# WORK INSTRUCTION:
Arrange every row below as a JSON list of strings, with one string per line and blank lines omitted. Leave the pictures out of the answer.

*** DATA FOR ANALYSIS Section Begins ***

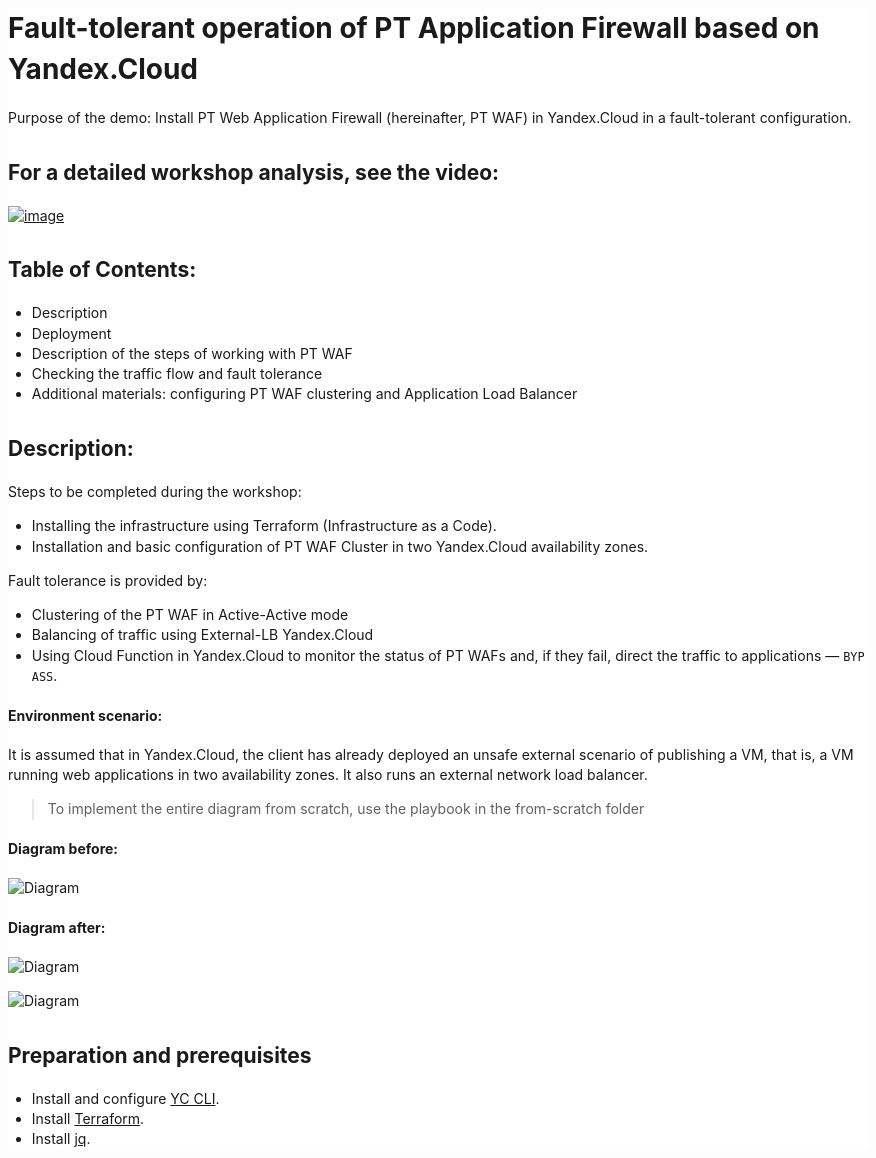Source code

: # Fault-tolerant operation of PT Application Firewall based on Yandex.Cloud
Purpose of the demo: Install PT Web Application Firewall (hereinafter, PT WAF) in Yandex.Cloud in a fault-tolerant configuration.

## For a detailed workshop analysis, see the video:
[![image](https://user-images.githubusercontent.com/85429798/129480863-ef468a52-1191-4a23-9801-5e09c0de0cad.png)](https://www.youtube.com/watch?v=tnGuyIXNL6o)


## Table of Contents:
- Description
- Deployment
- Description of the steps of working with PT WAF
- Checking the traffic flow and fault tolerance
- Additional materials: configuring PT WAF clustering and Application Load Balancer 

## Description:
Steps to be completed during the workshop:
- Installing the infrastructure using Terraform (Infrastructure as a Code).
- Installation and basic configuration of PT WAF Cluster in two Yandex.Cloud availability zones.

Fault tolerance is provided by:
- Clustering of the PT WAF in Active-Active mode
- Balancing of traffic using External-LB Yandex.Cloud
- Using Cloud Function in Yandex.Cloud to monitor the status of PT WAFs and, if they fail, direct the traffic to applications — `BYPASS`.

#### Environment scenario:
It is assumed that in Yandex.Cloud, the client has already deployed an unsafe external scenario of publishing a VM, that is, a VM running web applications in two availability zones. It also runs an external network load balancer. 

> To implement the entire diagram from scratch, use the playbook in the from-scratch folder

#### Diagram before:
![Diagram](https://user-images.githubusercontent.com/85429798/127995744-e9213d79-6fca-49cd-a2bf-3cf7bead0c75.png)


#### Diagram after:
![Diagram](https://user-images.githubusercontent.com/85429798/127995787-9d547d0c-390c-4df7-8577-928607fb3d08.png)

![Diagram](https://user-images.githubusercontent.com/85429798/127995819-fdc647d8-9125-4acf-8708-4088b8c28826.png)


## Preparation and prerequisites
- Install and configure [YC CLI](https://cloud.yandex.ru/docs/cli/quickstart).
- Install [Terraform](https://www.terraform.io/downloads.html ).
- Install [jq](https://macappstore.org/jq/).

*** DATA FOR ANALYSIS Section Ends ***

# RESPONSE AREA:
[
  "Source code",
  ": # Fault-tolerant operation of PT Application Firewall based on Yandex.Cloud",
  "Purpose of the demo: Install PT Web Application Firewall (hereinafter, PT WAF) in Yandex.Cloud in a fault-tolerant configuration.",
  "## For a detailed workshop analysis, see the video:",
  "[![image](https://user-images.githubusercontent.com/85429798/129480863-ef468a52-1191-4a23-9801-5e09c0de0cad.png)](https://www.youtube.com/watch?v=tnGuyIXNL6o)",
  "## Table of Contents:",
  "- Description",
  "- Deployment",
  "- Description of the steps of working with PT WAF",
  "- Checking the traffic flow and fault tolerance",
  "- Additional materials: configuring PT WAF clustering and Application Load Balancer ",
  "## Description:",
  "Steps to be completed during the workshop:",
  "- Installing the infrastructure using Terraform (Infrastructure as a Code).",
  "- Installation and basic configuration of PT WAF Cluster in two Yandex.Cloud availability zones.",
  "Fault tolerance is provided by:",
  "- Clustering of the PT WAF in Active-Active mode",
  "- Balancing of traffic using External-LB Yandex.Cloud",
  "- Using Cloud Function in Yandex.Cloud to monitor the status of PT WAFs and, if they fail, direct the traffic to applications — `BYPASS`.",
  "#### Environment scenario:",
  "It is assumed that in Yandex.Cloud, the client has already deployed an unsafe external scenario of publishing a VM, that is, a VM running web applications in two availability zones. It also runs an external network load balancer. ",
  "> To implement the entire diagram from scratch, use the playbook in the from-scratch folder",
  "#### Diagram before:",
  "![Diagram](https://user-images.githubusercontent.com/85429798/127995744-e9213d79-6fca-49cd-a2bf-3cf7bead0c75.png)",
  "#### Diagram after:",
  "![Diagram](https://user-images.githubusercontent.com/85429798/127995787-9d547d0c-390c-4df7-8577-928607fb3d08.png)",
  "![Diagram](https://user-images.githubusercontent.com/85429798/127995819-fdc647d8-9125-4acf-8708-4088b8c28826.png)",
  "## Preparation and prerequisites",
  "- Install and configure [YC CLI](https://cloud.yandex.ru/docs/cli/quickstart).",
  "- Install [Terraform](https://www.terraform.io/downloads.html ).",
  "- Install [jq](https://macappstore.org/jq/)."
]